# 4 / 2023
10.03.2023

La croissance de la Suisse est-elle avant tout quantitative?

Retour sur le développement économique de la Suisse ces dernières décennies

L’économie suisse a connu une croissance régulière au cours des dernières décennies, avec quelques rares revers. Les années 1990 étaient clairement la décennie la plus faible, comme le montre la figure 1. Cette évolution s’explique à la fois par des raisons structurelles et conjoncturelles. Lorsque la croissance vigoureuse des années 1980 s’est achevée, le taux d’inflation s’est envolé. La Banque nationale suisse (BNS) a réagi en relevant les taux d’intérêt et en réduisant drastiquement la masse monétaire. Puis la bulle immobilière a éclaté au début des années 1990. Cela a mis toute une série de banques en difficulté, car elles ont dû procéder à des amortissements sur leur portefeuille immobilier. Au total, les banques ont amorti quelque 60 milliards de francs jusqu’en 1996. Puis un autre facteur pénalisant est apparu: le 6 décembre 1992, le peuple suisse a refusé d’adhérer à l’Espace économique européen (EEE). La dynamisation espérée du marché intérieur, relativement cloisonné, n’a pas eu lieu. Ensuite, des réformes de politique économique ont certes pu être mises en œuvre, dans le domaine du droit de la concurrence ou du marché intérieur par exemple, mais ces réformes sont demeurées très fragmentaires par rapport à une adhésion à l’EEE. Le fait de rester à l’écart du marché intérieur européen a créé une incertitude économique et rendu la place économique suisse moins attractive pour les entreprises suisses et étrangères. Les investissements directs nets ont d’ailleurs fortement baissé. Une politique budgétaire restrictive, nécessaire pour réduire le déficit élevé du secteur public, a également pesé sur la croissance.

Différences par rapport à l’immigration des années 1990

En matière d’immigration, il n’est pas possible de comparer le régime actuel à celui des années 1990. Alors que la libre circulation des personnes était de plus en plus pratiquée entre les pays membres de l’UE, la Suisse continuait de piloter l’immigration au moyen de contingents. Bien qu’elle soit restée un pays d’immigration dans les années 1990, la composition de sa population étrangère a fortement évolué. Ainsi, les Espagnols et surtout les Italiens ont été beaucoup plus nombreux à quitter la Suisse qu’à venir s’y installer. À l’inverse, l’immigration en provenance des pays de l’ex-Yougoslavie a fortement augmenté, en raison de la guerre.

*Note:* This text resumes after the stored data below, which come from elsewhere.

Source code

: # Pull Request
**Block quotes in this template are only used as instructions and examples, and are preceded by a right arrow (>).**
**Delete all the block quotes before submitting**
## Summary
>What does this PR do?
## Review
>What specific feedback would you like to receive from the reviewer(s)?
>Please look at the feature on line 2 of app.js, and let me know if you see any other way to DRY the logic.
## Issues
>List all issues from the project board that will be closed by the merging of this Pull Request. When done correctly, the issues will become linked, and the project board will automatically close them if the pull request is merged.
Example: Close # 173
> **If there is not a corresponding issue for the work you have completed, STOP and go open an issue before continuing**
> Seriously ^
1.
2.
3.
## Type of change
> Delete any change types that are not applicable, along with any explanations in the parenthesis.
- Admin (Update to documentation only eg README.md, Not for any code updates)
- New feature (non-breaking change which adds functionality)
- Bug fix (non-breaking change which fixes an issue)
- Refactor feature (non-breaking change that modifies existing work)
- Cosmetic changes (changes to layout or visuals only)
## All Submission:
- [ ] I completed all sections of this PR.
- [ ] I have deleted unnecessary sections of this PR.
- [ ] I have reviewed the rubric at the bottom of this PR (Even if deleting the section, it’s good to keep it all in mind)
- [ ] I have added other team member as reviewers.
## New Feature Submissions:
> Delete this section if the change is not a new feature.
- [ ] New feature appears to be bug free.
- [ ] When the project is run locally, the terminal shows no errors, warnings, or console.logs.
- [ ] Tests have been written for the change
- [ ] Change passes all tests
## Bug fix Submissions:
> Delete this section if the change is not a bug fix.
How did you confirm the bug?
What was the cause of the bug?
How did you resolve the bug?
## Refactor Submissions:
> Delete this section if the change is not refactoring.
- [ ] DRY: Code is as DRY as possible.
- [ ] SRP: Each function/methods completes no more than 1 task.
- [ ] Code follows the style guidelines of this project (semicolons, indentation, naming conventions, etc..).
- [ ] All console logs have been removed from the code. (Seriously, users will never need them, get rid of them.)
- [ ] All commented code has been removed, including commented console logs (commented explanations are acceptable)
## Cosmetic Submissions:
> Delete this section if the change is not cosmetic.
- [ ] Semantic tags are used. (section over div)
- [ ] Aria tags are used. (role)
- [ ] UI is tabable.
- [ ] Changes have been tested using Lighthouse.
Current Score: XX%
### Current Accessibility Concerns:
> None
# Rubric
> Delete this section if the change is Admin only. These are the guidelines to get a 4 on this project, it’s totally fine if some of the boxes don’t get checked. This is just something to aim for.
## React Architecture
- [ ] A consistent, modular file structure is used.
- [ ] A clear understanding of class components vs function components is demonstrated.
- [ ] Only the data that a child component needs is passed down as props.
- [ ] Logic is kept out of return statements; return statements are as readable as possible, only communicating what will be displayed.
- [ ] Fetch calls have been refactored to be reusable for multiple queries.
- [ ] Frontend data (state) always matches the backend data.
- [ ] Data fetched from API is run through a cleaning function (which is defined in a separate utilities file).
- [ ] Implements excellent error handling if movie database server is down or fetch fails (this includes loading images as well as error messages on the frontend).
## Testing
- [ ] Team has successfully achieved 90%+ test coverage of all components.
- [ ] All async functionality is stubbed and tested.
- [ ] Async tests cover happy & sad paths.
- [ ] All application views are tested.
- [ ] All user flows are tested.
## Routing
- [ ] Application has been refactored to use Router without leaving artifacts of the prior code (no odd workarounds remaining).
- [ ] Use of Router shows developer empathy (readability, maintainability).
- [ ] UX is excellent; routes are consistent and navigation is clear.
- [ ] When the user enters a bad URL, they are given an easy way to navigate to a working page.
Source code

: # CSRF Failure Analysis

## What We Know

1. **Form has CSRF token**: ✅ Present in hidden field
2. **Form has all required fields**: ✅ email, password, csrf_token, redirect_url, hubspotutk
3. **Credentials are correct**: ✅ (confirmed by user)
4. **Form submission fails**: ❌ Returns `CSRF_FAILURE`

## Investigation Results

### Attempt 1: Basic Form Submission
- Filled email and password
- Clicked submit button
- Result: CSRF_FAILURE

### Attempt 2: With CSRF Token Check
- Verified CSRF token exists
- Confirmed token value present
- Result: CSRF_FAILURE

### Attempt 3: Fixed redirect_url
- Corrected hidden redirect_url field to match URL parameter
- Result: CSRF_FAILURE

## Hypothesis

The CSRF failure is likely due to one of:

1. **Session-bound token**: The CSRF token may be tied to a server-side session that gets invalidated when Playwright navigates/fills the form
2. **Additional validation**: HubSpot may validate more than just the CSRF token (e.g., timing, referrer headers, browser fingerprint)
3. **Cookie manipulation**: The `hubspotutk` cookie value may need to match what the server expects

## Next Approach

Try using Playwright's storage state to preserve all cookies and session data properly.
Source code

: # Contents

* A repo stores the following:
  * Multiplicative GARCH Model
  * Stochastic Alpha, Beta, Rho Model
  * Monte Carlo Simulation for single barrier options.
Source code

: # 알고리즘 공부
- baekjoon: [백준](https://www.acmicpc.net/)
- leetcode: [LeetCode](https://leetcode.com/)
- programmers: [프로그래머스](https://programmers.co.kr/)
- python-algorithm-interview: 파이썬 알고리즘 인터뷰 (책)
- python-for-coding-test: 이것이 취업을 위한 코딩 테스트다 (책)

Enfin, les accords bilatéraux I ont été acceptés par le peuple suisse en 2000 et sont entrés en vigueur le 1er juin 2002. L’accès au marché s’est considérablement amélioré et depuis, seule l’immigration de main-d’œuvre en provenance de pays tiers est réglementée par des contingents, la libre circulation des personnes s’appliquant avec l’UE. Le changement de régime a eu une influence positive significative sur le niveau de qualification des personnes immigrées. Alors que jusqu’en 2002, la majorité des immigrés originaires des pays de l’UE/AELE n’avaient aucun diplôme ou un diplôme de niveau secondaire II, la majorité possède désormais un diplôme de niveau tertiaire.

La Suisse a renoué avec la croissance autour de l’an 2000

Depuis l’an 2000, l’économie suisse croît en subissant parfois des revers. La crise de la bulle internet n’a pas tardé à frapper l’économie mondiale et n’a pas épargné la Suisse. Dans le sillage de la crise des marchés financiers de 2008/2009, le PIB s’est littéralement effondré. En 2011, la crise de l’euro a provoqué une forte appréciation du franc. Puis, lorsque la BNS a supprimé le taux de change plancher avec l’euro, en 2015, le franc suisse s’est rapidement affermi. En 2020/21, nous étions aux prises avec la crise du covid et, en 2022, la Russie a envahi l’Ukraine. Les crises sont désormais la règle et non plus l’exception et elles ont affecté l’économie suisse à intervalles rapprochés. Pourtant, à l’exception de l’abolition du taux plancher avec l’euro en 2015, ces crises n’ont pas été causées par la politique suisse, mais ont touché la Suisse, les autres pays européens, voire toute l’économie mondiale, avec plus ou moins d’intensité.

Ce bref récapitulatif montre que la politique économique suisse des années 1990 est très différente de celle des décennies suivantes. L’introduction de la libre circulation des personnes avec l’UE a radicalement changé la politique d’immigration. Pour répondre à la question de savoir si la Suisse croît surtout quantitativement ou qualitativement, il faut donc laisser de côté les années 1990. C’est pourquoi nous limitons notre analyse à la période à partir de l’an 2000.